Abstract

"Racing Modernity: Orientalism, Primitivism, and Whiteness in Modernist Performance"
by Shannon Steen

In Racing Modernity, I use modern performance in the period between the two World Wars (1914-1939) to investigate the relationship between Orientalism, primitivism, and whiteness: what modern performance tells us about the formation of "whiteness," and how conceptions of whiteness are tied to racialized processes of national self-definition and belonging. Within both popular and high-art performance practices of the early twentieth century, white subjectivity was ordered by primitivist notions of "natural" corporeality on one hand, and by Orientalist conceptions of corporeal discipline and spiritual transcendence on the other. This triangular racial geometry not only formed notions of individual subjectivity for white artists and audiences, but also created the foundation for nationalist self-conception in the years between the World Wars. Across a wide range of events—from Michio Ito's Eurhythmics-influenced dance in W. B. Yeats's Noh fantasy At the Hawk's Well to the early performances of Eugene O'Neill's The Emperor Jones, from Chinatown tourism to anthropological fantasies of the Pacific, from Mei Lanfang's 1930 tour of the U.S. to the Federal Theater Project's swing adaptation of The Mikado with a black cast—modernist performance entwined fantasies of Asian and African bodies and used these racialized conceptions to negotiate shifting and unstable categories of whiteness that were themselves precariously underpinned by complex negotiations of national identity.
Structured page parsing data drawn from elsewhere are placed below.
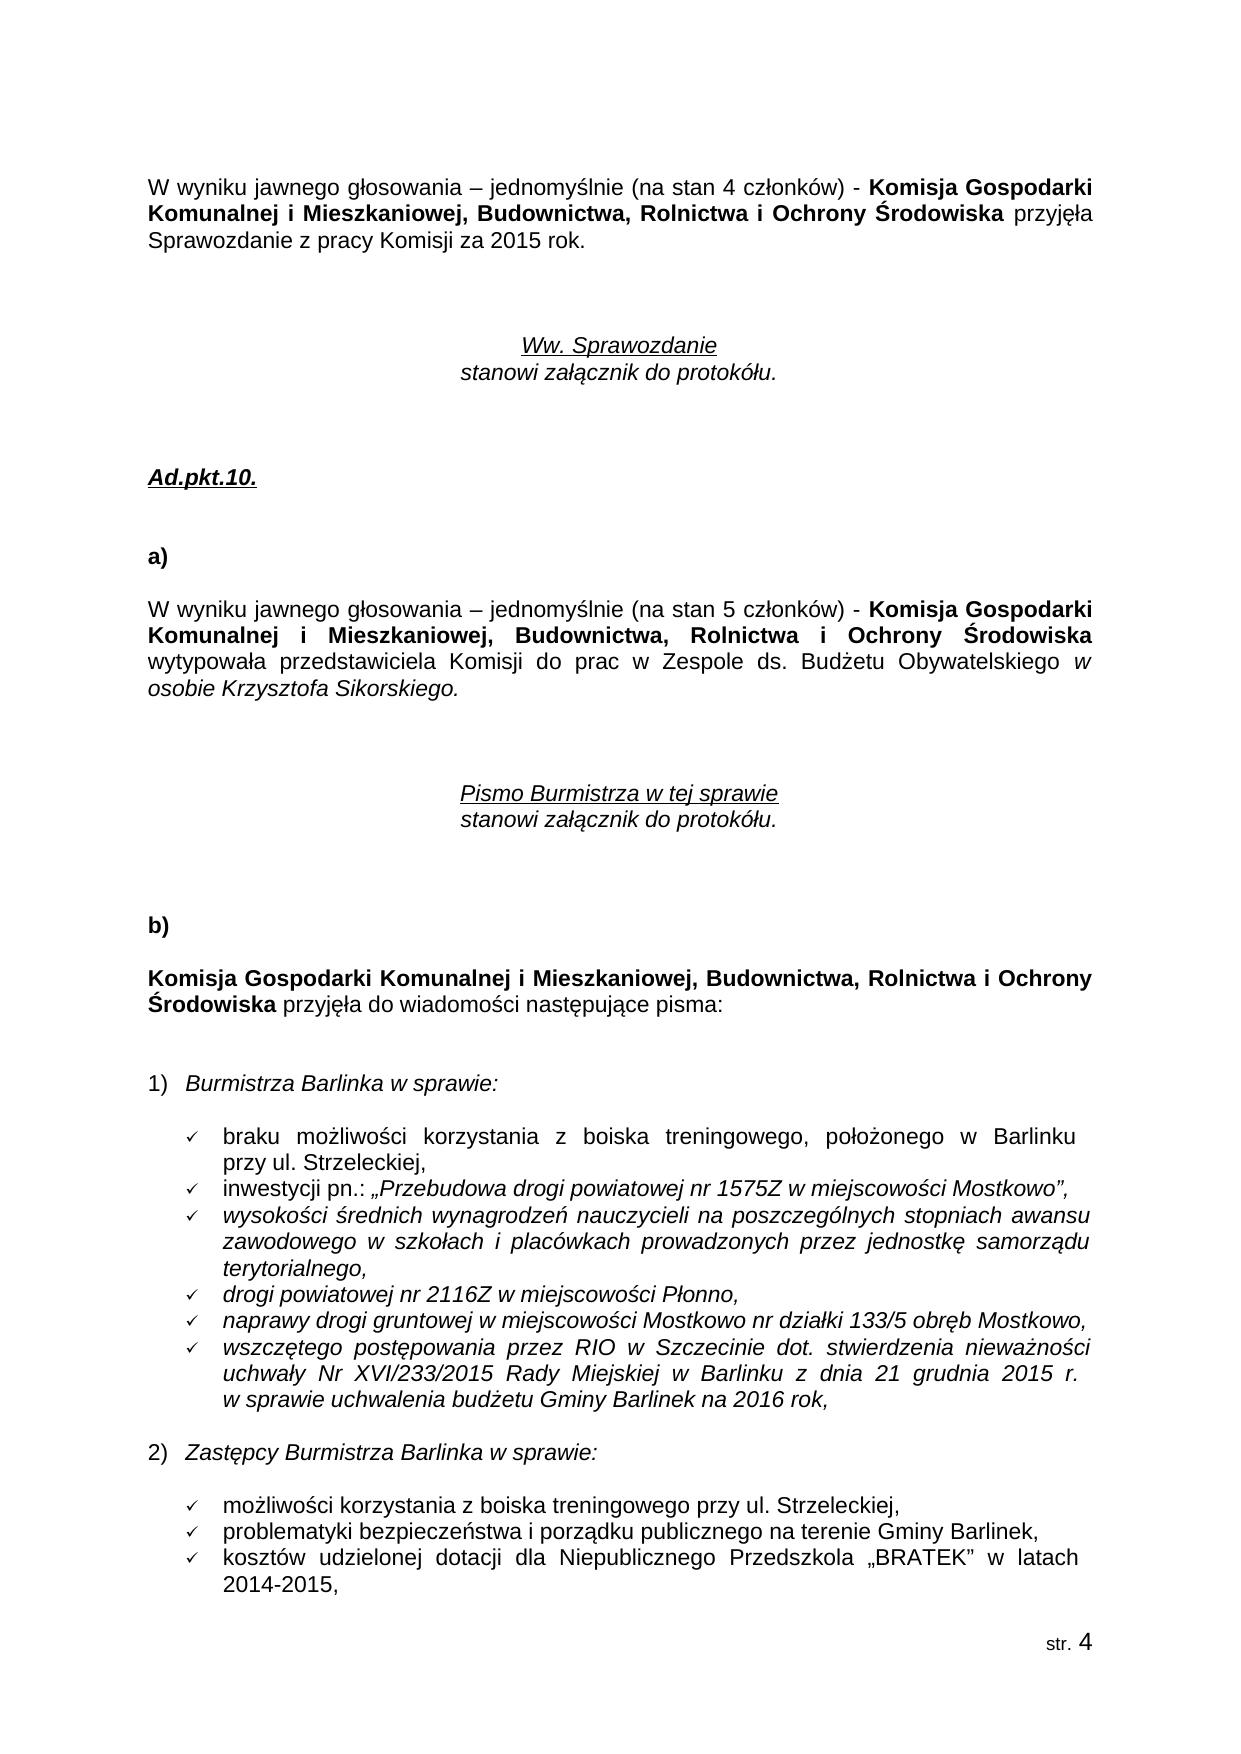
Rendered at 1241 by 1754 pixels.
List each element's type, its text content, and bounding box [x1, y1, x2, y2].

text Ad.pkt.10. [148, 464, 1093, 490]
text b) [148, 912, 1093, 938]
text Komisja Gospodarki Komunalnej i Mieszkaniowej, Budownictwa, Rolnictwa i Ochrony Środowiska przyjęła do wiadomości następujące pisma: [148, 964, 1093, 1017]
text stanowi załącznik do protokółu. [148, 806, 1093, 833]
text W wyniku jawnego głosowania – jednomyślnie (na stan 4 członków) - Komisja Gospodarki Komunalnej i Mieszkaniowej, Budownictwa, Rolnictwa i Ochrony Środowiska przyjęła Sprawozdanie z pracy Komisji za 2015 rok. [148, 174, 1093, 253]
list Zastępcy Burmistrza Barlinka w sprawie: [148, 1439, 1093, 1465]
text a) [148, 543, 1093, 569]
list możliwości korzystania z boiska treningowego przy ul. Strzeleckiej, [185, 1492, 1093, 1518]
text stanowi załącznik do protokółu. [148, 358, 1093, 385]
list kosztów udzielonej dotacji dla Niepublicznego Przedszkola „BRATEK” w latach 2014-2015, [185, 1544, 1093, 1597]
list wszczętego postępowania przez RIO w Szczecinie dot. stwierdzenia nieważności uchwały Nr XVI/233/2015 Rady Miejskiej w Barlinku z dnia 21 grudnia 2015 r. w sprawie uchwalenia budżetu Gminy Barlinek na 2016 rok, [185, 1333, 1093, 1413]
text Ww. Sprawozdanie [148, 332, 1093, 358]
list problematyki bezpieczeństwa i porządku publicznego na terenie Gminy Barlinek, [185, 1518, 1093, 1544]
list drogi powiatowej nr 2116Z w miejscowości Płonno, [185, 1281, 1093, 1307]
list wysokości średnich wynagrodzeń nauczycieli na poszczególnych stopniach awansu zawodowego w szkołach i placówkach prowadzonych przez jednostkę samorządu terytorialnego, [185, 1202, 1093, 1281]
list naprawy drogi gruntowej w miejscowości Mostkowo nr działki 133/5 obręb Mostkowo, [185, 1307, 1093, 1333]
list braku możliwości korzystania z boiska treningowego, położonego w Barlinku przy ul. Strzeleckiej, [185, 1123, 1093, 1175]
text W wyniku jawnego głosowania – jednomyślnie (na stan 5 członków) - Komisja Gospodarki Komunalnej i Mieszkaniowej, Budownictwa, Rolnictwa i Ochrony Środowiska wytypowała przedstawiciela Komisji do prac w Zespole ds. Budżetu Obywatelskiego w osobie Krzysztofa Sikorskiego. [148, 596, 1093, 701]
list Burmistrza Barlinka w sprawie: [148, 1070, 1093, 1096]
list inwestycji pn.: „Przebudowa drogi powiatowej nr 1575Z w miejscowości Mostkowo”, [185, 1175, 1093, 1202]
text Pismo Burmistrza w tej sprawie [148, 780, 1093, 806]
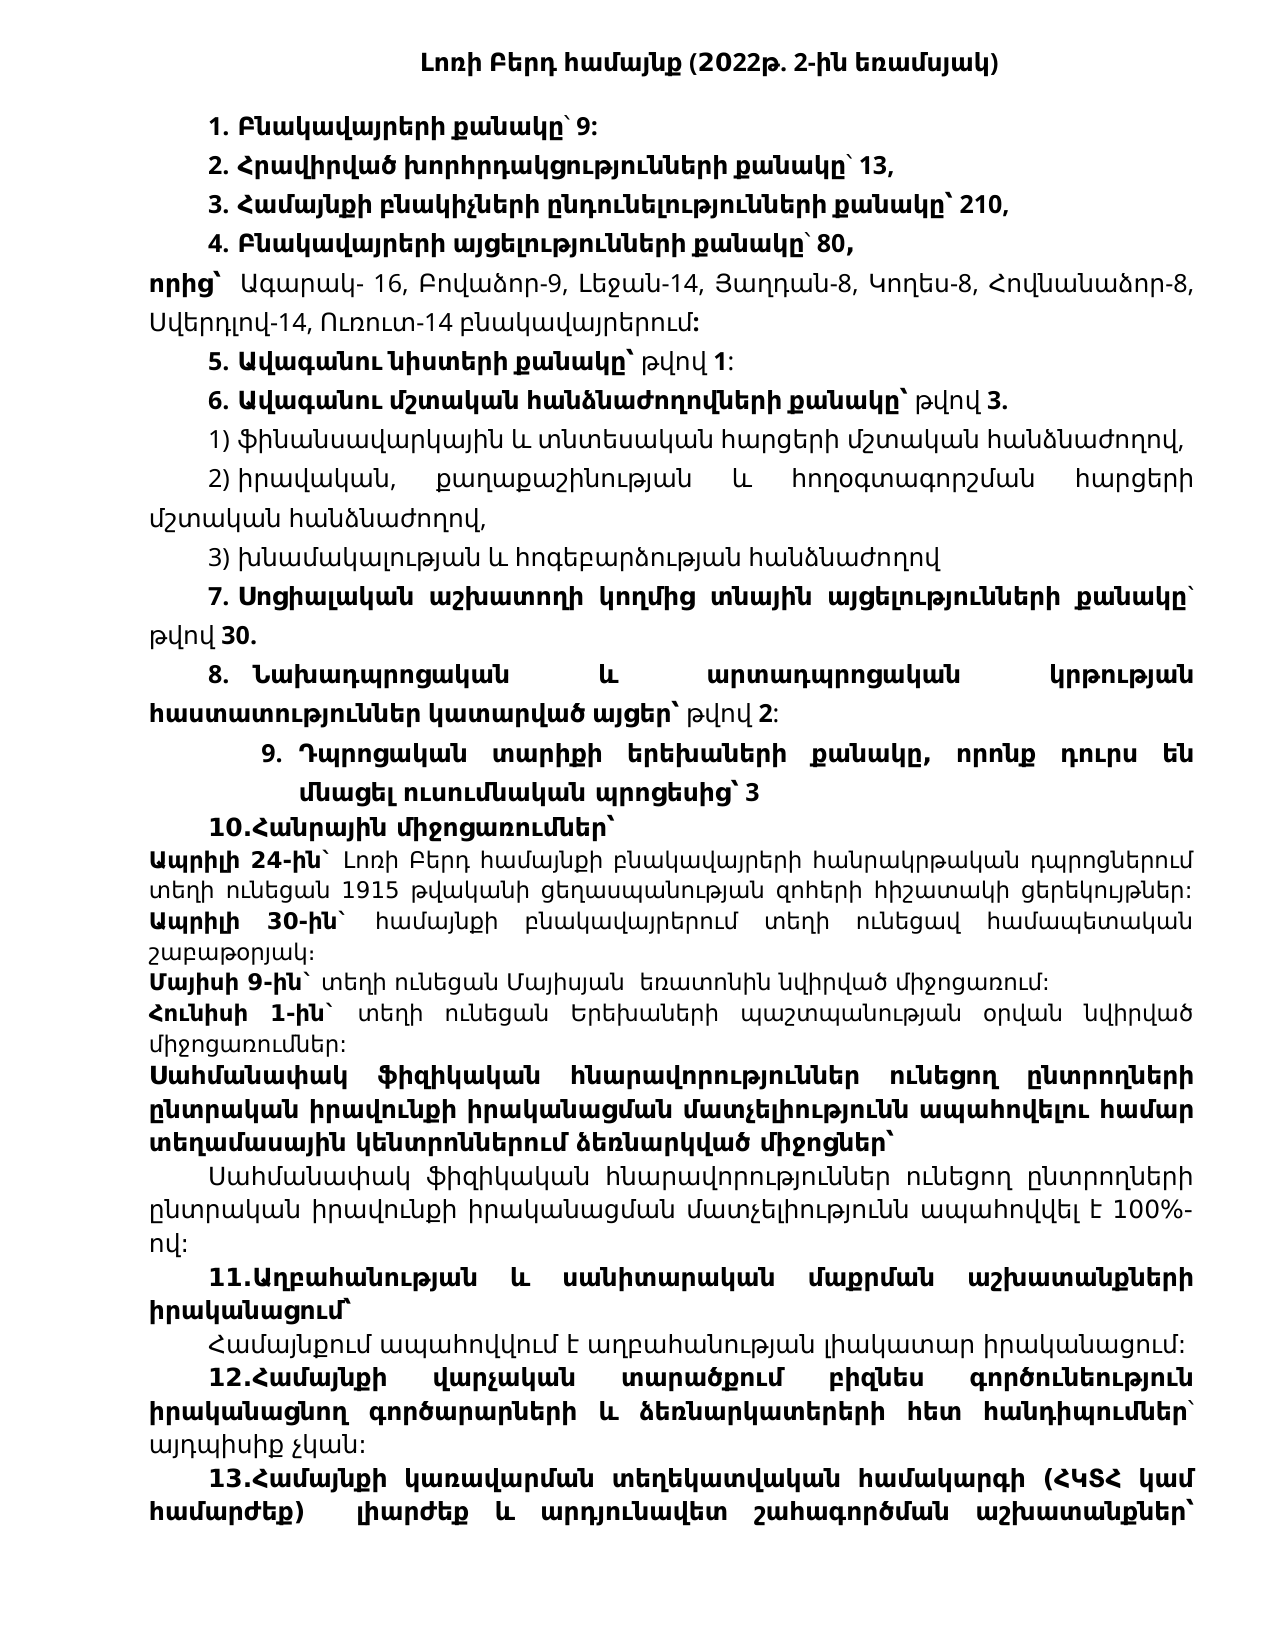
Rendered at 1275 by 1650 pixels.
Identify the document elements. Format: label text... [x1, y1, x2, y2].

list Բնակավայրերի այցելությունների քանակը՝ 80, [149, 226, 1194, 260]
text Համայնքում ապահովվում է աղբահանության լիակատար իրականացում: [149, 1330, 1194, 1359]
text Սահմանափակ ֆիզիկական հնարավորություններ ունեցող ընտրողների ընտրական իրավունքի իրականացման մատչելիությունն ապահովվել է 100%-ով: [149, 1162, 1194, 1258]
list Հրավիրված խորհրդակցությունների քանակը՝ 13, [149, 148, 1194, 182]
list Ավագանու նիստերի քանակը՝ թվով 1: [149, 343, 1194, 378]
list Դպրոցական տարիքի երեխաների քանակը, որոնք դուրս են մնացել ուսումնական պրոցեսից՝ 3 [261, 735, 1194, 808]
list իրավական, քաղաքաշինության և հողօգտագորշման հարցերի մշտական հանձնաժողով, [149, 461, 1194, 534]
list Բնակավայրերի քանակը՝ 9: [149, 108, 1194, 143]
list խնամակալության և հոգեբարձության հանձնաժողով [149, 539, 1194, 573]
text Մայիսի 9-ին` տեղի ունեցան Մայիսյան եռատոնին նվիրված միջոցառում: [149, 969, 1194, 996]
list Սոցիալական աշխատողի կողմից տնային այցելությունների քանակը` թվով 30. [149, 578, 1194, 652]
text Ապրիլի 24-ին` Լոռի Բերդ համայնքի բնակավայրերի հանրակրթական դպրոցներում տեղի ունեցան 1915 թվականի ցեղասպանության զոհերի հիշատակի ցերեկույթներ: Ապրիլի 30-ին` համայնքի բնակավայրերում տեղի ունեցավ համապետական շաբաթօրյակ։ [149, 847, 1194, 966]
list Համայնքի վարչական տարածքում բիզնես գործունեություն իրականացնող գործարարների և ձեռնարկատերերի հետ հանդիպումներ՝ այդպիսիք չկան: [149, 1363, 1194, 1459]
text որից՝ Ագարակ- 16, Բովաձոր-9, Լեջան-14, Յաղդան-8, Կողես-8, Հովնանաձոր-8, Սվերդլով-14, Ուռուտ-14 բնակավայրերում: [149, 265, 1194, 338]
text Հունիսի 1-ին` տեղի ունեցան Երեխաների պաշտպանության օրվան նվիրված միջոցառումներ: [149, 1000, 1194, 1057]
list Ավագանու մշտական հանձնաժողովների քանակը՝ թվով 3. [149, 383, 1194, 417]
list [149, 1464, 1194, 1527]
list ֆինանսավարկային և տնտեսական հարցերի մշտական հանձնաժողով, [149, 422, 1194, 456]
list Համայնքի բնակիչների ընդունելությունների քանակը՝ 210, [149, 187, 1194, 221]
text Սահմանափակ ֆիզիկական հնարավորություններ ունեցող ընտրողների ընտրական իրավունքի իրականացման մատչելիությունն ապահովելու համար տեղամասային կենտրոններում ձեռնարկված միջոցներ՝ [149, 1061, 1194, 1158]
list Նախադպրոցական և արտադպրոցական կրթության հաստատություններ կատարված այցեր՝ թվով 2: [149, 657, 1194, 730]
list Աղբահանության և սանիտարական մաքրման աշխատանքների իրականացում՝ [149, 1263, 1194, 1325]
text Լոռի Բերդ համայնք (2022թ. 2-ին եռամսյակ) [149, 44, 1194, 78]
list Հանրային միջոցառումներ՝ [149, 813, 1194, 843]
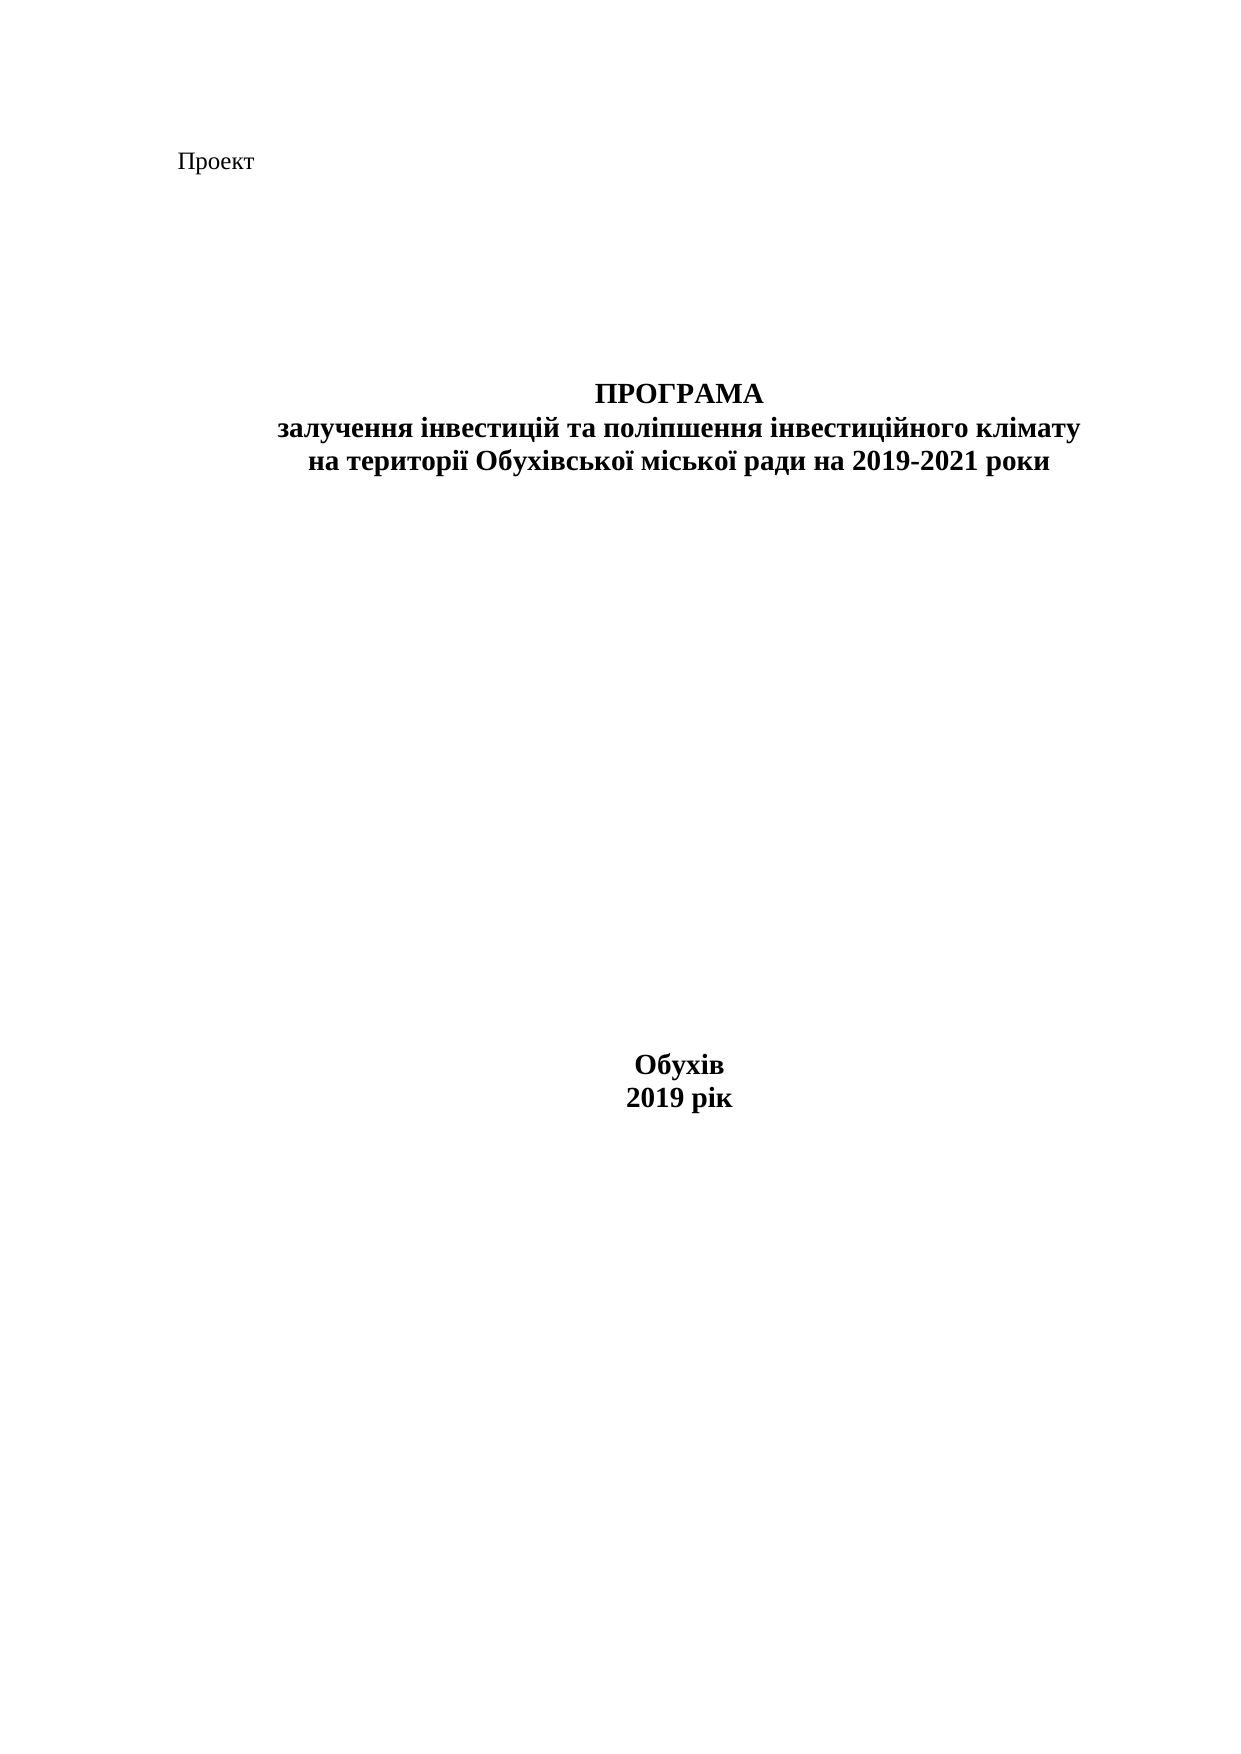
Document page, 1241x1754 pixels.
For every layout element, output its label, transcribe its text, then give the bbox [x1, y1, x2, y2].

text 2019 рік [177, 1081, 1181, 1114]
text на території Обухівської міської ради на 2019-2021 роки [177, 443, 1181, 477]
text Проект [177, 146, 1181, 175]
text залучення інвестицій та поліпшення інвестиційного клімату [177, 410, 1181, 443]
text Обухів [177, 1047, 1181, 1081]
text ПРОГРАМА [177, 376, 1181, 410]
The project has two major components: the first, a theoretical inquiry into the black-white binary systems that typicallly characterize discussions of "race," nation-formation, and modernity; and second, a historical investigation into how American geopolitical ascendance in the first half of the twentieth century was dependent on its cultural, economic, and phantasmic investments in Asia. Building on theories of the"Black Atlantic," I probe how confrontations between notions of national and racial identity in these performances relied on the global movement of cultural capital across both the Atlantic and the Pacific Oceans. Modernist performance functioned as a quintessential arena through which the processes of cultural capital, global industrialization, and corporeal regimentation on which race and modernity depended were worked out.